■ **REQUIRED ACTION**: Count the lines holding the string "evenodd" in the records, and give only the count.
Start of ENTRIES PROVIDED
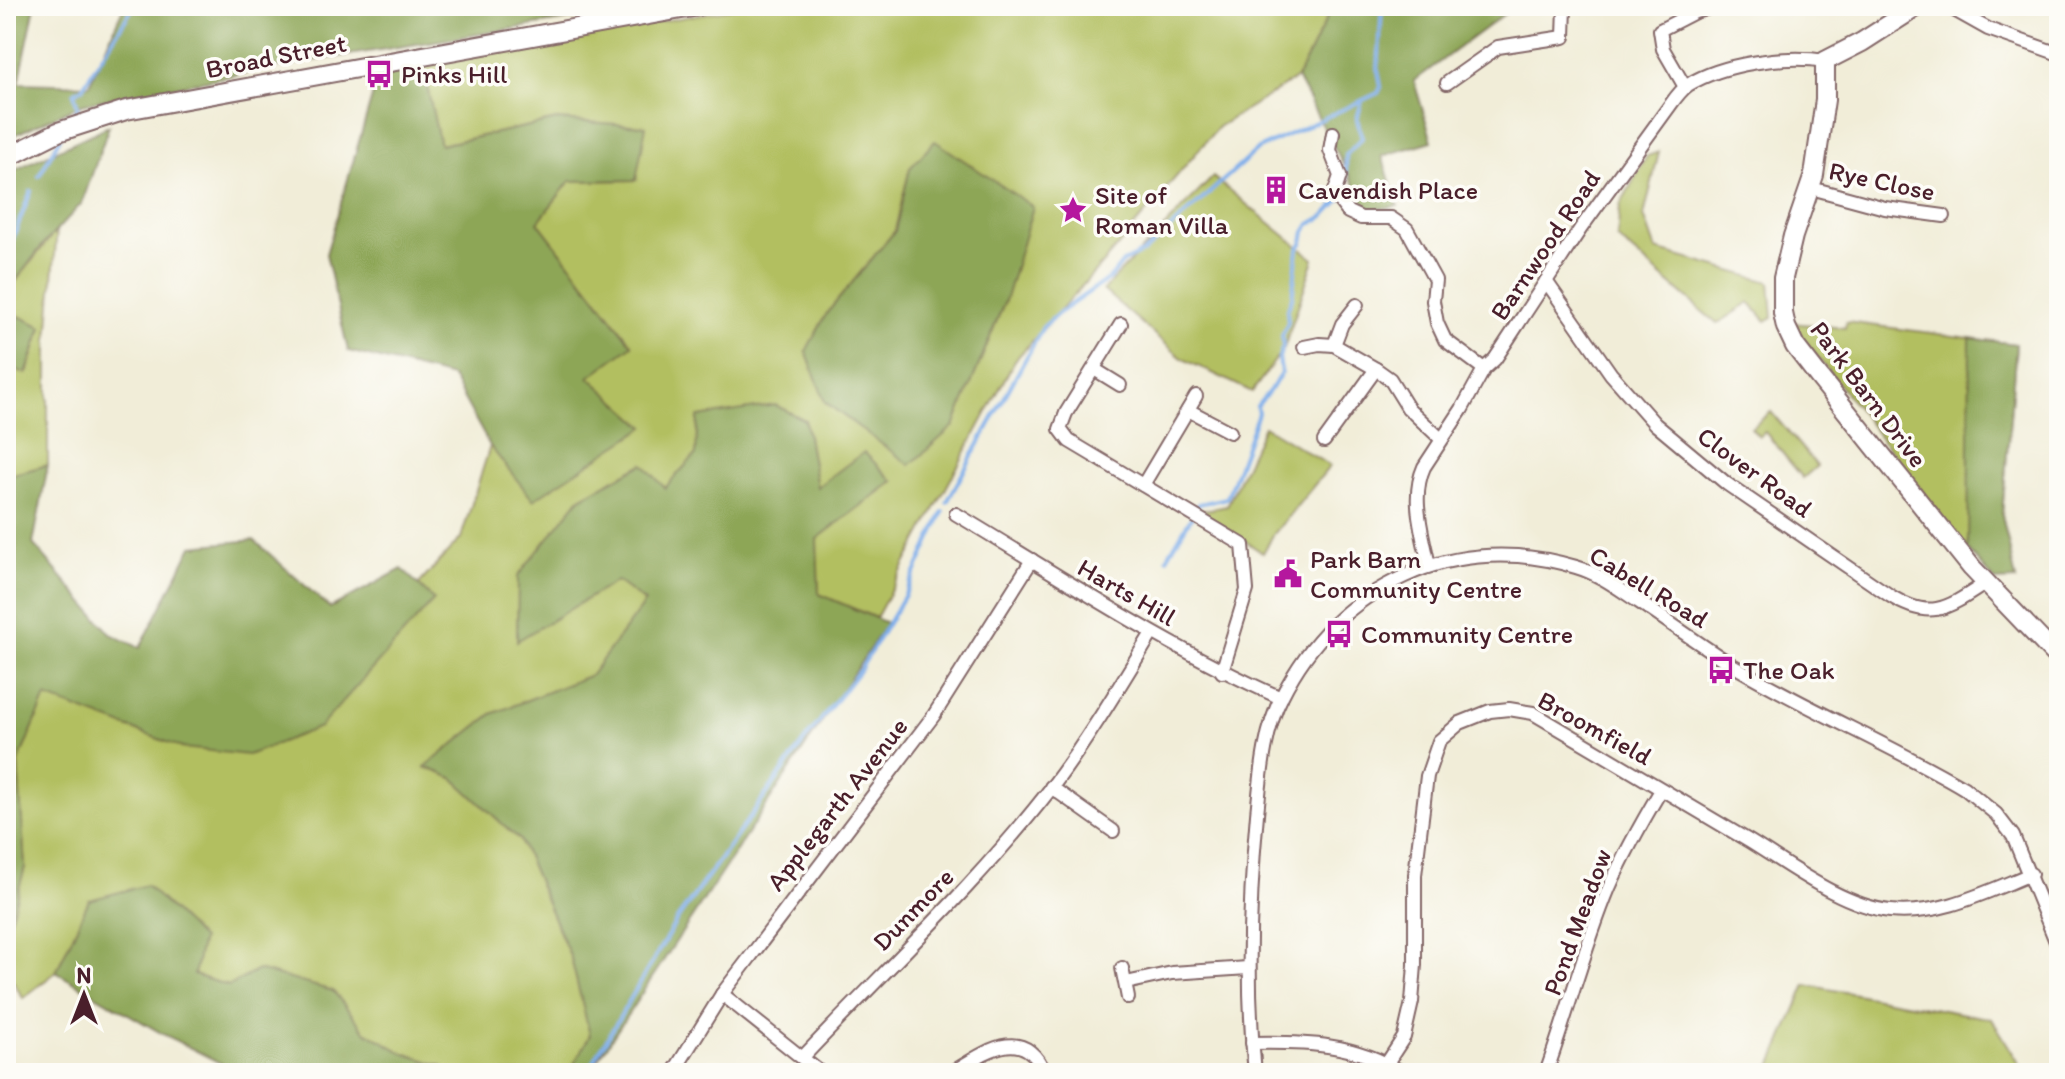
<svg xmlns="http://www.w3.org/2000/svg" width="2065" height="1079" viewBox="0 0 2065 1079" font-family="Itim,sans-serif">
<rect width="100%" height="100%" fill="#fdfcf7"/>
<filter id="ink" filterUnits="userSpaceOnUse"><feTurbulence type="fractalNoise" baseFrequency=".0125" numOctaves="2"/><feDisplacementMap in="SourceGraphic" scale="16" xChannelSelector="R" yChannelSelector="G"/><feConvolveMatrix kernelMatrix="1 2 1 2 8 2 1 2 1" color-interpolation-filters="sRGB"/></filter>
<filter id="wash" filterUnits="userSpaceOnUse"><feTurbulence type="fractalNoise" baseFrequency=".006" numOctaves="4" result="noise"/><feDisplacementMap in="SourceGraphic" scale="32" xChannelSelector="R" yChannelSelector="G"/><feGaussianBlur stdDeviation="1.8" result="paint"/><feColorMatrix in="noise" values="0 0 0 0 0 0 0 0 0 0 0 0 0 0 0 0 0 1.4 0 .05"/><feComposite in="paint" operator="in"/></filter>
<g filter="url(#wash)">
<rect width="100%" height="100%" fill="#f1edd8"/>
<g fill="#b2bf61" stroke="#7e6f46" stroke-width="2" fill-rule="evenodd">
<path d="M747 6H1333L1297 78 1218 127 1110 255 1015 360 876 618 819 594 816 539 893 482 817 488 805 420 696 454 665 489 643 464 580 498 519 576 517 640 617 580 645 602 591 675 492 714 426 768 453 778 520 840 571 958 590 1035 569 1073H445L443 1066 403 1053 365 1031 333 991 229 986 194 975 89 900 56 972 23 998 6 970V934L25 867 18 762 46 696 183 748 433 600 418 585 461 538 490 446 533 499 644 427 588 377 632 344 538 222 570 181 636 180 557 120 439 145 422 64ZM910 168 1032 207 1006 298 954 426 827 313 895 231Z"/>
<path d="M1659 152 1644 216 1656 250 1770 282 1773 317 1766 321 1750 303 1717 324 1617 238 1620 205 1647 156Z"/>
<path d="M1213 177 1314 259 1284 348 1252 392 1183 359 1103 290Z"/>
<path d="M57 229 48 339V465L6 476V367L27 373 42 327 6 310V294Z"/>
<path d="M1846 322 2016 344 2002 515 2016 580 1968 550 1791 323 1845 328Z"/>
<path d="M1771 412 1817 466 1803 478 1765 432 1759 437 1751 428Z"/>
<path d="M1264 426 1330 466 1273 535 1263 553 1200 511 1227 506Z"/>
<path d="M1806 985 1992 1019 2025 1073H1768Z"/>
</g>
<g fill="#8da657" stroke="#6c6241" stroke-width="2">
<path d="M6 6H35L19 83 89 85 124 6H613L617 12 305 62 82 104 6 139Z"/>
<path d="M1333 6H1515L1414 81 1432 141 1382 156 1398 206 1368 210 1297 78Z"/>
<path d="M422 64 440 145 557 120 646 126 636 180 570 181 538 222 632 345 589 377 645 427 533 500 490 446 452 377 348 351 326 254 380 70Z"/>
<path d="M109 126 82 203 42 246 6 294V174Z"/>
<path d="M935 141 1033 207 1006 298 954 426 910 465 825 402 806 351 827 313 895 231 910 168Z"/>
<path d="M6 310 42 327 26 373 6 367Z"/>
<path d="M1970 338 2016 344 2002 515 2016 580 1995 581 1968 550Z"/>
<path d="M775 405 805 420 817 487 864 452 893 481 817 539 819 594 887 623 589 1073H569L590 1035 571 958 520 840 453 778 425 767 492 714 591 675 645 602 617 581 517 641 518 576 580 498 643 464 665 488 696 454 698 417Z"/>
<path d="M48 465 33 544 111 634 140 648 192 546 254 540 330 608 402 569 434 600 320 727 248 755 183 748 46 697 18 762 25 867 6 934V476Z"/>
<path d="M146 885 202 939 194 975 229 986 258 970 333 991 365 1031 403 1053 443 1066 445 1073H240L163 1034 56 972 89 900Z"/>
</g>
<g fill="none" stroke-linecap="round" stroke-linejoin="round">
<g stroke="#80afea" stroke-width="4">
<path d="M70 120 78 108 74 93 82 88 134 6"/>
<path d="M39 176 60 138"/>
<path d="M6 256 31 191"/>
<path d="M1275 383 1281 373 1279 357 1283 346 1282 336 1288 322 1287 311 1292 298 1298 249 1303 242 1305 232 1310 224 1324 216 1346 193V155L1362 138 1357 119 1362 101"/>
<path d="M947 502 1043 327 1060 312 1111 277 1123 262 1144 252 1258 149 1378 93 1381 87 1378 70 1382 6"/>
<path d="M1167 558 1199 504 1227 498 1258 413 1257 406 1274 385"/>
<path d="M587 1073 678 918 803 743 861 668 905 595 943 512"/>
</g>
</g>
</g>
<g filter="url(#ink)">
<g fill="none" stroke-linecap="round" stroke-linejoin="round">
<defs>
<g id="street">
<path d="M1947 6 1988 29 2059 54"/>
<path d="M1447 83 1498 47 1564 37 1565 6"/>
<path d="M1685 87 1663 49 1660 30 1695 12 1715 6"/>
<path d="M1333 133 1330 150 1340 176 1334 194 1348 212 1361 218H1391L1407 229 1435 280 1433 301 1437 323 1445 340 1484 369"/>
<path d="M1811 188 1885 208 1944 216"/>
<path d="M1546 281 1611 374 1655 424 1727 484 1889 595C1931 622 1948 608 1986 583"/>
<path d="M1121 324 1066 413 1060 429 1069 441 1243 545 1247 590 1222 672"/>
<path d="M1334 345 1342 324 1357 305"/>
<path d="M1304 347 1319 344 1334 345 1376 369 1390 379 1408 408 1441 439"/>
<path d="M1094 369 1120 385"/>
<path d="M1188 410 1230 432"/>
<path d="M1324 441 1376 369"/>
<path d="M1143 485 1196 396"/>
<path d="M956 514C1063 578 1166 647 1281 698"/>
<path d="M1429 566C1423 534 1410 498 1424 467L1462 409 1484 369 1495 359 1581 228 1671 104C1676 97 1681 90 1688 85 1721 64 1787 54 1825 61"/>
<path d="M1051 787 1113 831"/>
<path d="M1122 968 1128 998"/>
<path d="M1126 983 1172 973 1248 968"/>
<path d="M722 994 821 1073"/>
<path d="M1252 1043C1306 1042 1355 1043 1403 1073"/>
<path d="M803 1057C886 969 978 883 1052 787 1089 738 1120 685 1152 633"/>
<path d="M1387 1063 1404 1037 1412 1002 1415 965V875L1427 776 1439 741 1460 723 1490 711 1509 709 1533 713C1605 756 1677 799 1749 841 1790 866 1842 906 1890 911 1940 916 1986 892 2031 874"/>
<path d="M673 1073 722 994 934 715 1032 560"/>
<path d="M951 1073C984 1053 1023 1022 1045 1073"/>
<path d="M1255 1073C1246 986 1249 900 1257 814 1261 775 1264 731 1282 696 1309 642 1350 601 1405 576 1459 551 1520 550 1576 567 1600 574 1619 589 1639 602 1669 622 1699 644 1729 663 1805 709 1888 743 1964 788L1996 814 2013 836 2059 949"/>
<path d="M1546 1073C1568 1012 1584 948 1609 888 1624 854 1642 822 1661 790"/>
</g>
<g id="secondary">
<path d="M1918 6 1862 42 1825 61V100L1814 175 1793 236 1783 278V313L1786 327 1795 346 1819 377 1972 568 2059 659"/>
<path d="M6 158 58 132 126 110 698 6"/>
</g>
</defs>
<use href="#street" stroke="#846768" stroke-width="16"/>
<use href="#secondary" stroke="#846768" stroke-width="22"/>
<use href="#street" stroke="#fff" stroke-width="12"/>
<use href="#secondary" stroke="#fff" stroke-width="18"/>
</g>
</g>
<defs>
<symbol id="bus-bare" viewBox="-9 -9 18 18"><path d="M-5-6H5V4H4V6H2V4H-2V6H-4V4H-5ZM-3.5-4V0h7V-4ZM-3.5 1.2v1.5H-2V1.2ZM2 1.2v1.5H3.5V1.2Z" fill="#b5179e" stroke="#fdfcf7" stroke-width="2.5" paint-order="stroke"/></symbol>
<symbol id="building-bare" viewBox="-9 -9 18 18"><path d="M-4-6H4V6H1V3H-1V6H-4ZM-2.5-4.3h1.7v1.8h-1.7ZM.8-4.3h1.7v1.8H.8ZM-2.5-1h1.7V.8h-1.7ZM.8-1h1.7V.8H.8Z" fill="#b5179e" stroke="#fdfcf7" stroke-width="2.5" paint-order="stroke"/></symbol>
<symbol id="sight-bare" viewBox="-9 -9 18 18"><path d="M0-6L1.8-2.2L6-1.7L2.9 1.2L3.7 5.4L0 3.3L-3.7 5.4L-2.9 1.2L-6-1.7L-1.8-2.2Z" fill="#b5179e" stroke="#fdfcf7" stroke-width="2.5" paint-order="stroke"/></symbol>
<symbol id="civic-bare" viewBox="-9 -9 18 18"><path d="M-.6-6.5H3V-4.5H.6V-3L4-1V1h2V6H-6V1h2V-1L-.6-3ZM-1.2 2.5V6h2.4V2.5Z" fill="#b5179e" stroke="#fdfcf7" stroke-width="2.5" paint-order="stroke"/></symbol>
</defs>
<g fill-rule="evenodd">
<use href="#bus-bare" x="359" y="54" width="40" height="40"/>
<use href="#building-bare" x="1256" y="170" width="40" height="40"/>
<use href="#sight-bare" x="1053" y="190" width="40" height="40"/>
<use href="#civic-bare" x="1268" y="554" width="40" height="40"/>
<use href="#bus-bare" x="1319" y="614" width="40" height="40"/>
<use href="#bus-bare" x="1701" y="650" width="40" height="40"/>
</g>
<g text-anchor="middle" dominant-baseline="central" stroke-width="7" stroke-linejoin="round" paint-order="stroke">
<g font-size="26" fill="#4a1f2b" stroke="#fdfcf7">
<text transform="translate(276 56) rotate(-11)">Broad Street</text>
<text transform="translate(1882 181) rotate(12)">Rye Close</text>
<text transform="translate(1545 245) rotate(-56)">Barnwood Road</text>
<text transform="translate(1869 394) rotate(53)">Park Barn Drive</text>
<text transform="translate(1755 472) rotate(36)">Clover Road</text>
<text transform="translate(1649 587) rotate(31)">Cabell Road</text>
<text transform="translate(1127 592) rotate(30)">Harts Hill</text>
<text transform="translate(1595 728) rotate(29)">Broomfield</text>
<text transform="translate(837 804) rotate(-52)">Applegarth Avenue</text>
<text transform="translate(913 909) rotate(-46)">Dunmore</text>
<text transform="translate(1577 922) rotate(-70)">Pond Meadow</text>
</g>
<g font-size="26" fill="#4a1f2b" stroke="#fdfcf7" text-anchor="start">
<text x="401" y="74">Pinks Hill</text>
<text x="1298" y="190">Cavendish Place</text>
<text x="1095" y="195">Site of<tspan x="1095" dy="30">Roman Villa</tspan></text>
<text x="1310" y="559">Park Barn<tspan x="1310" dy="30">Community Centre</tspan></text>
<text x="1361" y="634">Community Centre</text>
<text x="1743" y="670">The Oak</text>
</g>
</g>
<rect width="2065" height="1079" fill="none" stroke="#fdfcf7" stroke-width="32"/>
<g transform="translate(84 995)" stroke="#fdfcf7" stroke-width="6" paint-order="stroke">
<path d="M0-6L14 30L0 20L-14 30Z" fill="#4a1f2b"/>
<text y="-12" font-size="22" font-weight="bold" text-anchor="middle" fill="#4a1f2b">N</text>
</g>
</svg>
End of ENTRIES PROVIDED
Start of ENTRIES PROVIDED
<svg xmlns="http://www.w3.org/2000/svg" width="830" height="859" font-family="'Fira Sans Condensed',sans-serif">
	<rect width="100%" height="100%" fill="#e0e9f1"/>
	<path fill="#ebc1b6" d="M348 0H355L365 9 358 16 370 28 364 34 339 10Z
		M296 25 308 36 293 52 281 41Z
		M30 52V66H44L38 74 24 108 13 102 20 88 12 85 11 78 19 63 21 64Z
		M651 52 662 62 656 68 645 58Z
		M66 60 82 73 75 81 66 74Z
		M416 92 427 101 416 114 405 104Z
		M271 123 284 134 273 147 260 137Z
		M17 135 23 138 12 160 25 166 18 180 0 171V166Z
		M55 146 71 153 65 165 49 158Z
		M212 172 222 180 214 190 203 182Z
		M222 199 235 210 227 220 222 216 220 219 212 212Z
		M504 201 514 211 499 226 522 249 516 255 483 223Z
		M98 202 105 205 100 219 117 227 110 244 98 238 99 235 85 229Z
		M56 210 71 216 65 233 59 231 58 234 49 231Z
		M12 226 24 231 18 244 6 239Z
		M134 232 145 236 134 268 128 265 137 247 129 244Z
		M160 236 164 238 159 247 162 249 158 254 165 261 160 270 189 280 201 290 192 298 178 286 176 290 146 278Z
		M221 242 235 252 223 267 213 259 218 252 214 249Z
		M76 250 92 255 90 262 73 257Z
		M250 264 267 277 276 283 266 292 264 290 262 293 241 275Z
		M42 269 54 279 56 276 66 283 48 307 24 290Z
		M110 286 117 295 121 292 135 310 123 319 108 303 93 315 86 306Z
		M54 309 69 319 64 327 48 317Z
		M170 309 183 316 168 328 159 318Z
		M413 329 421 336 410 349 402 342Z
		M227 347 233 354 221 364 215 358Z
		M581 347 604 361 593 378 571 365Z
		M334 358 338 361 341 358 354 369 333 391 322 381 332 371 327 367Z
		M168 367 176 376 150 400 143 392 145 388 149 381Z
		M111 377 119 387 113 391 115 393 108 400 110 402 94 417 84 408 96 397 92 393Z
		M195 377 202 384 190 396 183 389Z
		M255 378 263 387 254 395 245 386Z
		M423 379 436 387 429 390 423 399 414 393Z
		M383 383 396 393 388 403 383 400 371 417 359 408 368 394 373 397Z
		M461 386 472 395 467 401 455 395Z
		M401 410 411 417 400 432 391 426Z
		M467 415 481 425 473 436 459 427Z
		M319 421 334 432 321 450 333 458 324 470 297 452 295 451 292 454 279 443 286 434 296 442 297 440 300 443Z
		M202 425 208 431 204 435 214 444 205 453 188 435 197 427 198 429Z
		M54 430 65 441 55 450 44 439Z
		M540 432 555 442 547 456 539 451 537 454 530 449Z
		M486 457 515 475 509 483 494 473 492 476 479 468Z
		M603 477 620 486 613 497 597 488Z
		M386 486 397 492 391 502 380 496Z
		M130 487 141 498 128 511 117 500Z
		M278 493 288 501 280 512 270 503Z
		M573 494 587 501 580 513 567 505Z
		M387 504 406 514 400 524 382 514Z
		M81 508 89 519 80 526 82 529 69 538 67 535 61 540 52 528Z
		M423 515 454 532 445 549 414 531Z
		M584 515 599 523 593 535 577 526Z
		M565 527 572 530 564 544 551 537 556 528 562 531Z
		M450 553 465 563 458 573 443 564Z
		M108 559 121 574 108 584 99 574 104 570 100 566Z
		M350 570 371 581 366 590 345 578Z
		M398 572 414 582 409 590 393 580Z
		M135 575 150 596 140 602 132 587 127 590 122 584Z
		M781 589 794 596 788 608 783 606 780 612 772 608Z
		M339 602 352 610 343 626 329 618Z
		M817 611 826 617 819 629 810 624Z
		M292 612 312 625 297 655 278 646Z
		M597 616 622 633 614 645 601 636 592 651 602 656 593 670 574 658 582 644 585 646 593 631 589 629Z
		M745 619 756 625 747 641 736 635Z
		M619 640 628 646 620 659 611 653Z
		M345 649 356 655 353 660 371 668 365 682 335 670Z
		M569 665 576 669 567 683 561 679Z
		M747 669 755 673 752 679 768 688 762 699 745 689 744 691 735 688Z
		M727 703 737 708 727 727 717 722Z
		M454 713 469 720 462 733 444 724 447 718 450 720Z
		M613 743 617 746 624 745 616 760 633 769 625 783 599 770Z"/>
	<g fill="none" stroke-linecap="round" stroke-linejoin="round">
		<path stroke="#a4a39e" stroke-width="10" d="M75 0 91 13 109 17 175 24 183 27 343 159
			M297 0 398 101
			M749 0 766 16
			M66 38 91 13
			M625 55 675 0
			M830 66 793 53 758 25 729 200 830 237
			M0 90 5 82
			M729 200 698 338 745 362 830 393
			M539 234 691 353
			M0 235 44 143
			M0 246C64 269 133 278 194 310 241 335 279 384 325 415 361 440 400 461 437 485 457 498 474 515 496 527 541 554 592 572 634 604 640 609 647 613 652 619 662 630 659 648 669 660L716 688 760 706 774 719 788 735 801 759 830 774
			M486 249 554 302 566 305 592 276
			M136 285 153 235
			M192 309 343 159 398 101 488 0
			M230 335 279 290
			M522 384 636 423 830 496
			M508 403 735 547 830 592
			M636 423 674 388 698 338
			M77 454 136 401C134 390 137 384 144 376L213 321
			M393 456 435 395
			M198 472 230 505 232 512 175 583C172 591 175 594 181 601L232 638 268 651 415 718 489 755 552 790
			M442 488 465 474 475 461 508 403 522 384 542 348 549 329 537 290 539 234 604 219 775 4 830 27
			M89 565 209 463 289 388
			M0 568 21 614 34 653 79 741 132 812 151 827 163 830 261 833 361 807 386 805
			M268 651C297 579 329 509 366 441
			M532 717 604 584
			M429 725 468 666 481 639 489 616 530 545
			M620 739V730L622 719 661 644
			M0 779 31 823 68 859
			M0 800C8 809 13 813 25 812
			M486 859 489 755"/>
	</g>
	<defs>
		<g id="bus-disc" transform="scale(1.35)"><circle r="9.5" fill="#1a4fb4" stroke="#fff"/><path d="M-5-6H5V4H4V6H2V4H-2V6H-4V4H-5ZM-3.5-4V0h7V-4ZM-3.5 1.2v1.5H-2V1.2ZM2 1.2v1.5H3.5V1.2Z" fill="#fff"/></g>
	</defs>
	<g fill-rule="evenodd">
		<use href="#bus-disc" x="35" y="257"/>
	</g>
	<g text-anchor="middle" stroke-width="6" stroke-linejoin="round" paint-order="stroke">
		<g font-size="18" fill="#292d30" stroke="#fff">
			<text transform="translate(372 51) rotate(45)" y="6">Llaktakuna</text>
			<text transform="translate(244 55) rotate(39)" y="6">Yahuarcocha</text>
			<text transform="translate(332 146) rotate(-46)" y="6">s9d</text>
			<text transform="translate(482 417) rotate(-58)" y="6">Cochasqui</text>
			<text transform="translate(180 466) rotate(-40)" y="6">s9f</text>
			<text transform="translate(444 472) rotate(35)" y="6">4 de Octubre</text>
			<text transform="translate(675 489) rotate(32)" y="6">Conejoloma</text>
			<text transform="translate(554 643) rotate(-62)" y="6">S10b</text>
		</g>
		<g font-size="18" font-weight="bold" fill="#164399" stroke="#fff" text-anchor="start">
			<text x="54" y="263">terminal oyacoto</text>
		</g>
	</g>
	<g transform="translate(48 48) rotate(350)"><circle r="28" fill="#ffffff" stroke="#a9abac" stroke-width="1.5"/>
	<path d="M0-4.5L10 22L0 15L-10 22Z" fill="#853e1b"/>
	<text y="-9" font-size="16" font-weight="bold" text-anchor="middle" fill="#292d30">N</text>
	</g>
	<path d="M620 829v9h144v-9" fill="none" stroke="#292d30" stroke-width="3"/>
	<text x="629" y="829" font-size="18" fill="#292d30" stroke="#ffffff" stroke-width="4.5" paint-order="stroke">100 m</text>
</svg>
End of ENTRIES PROVIDED
■ **EXERCISE RESULT**: 3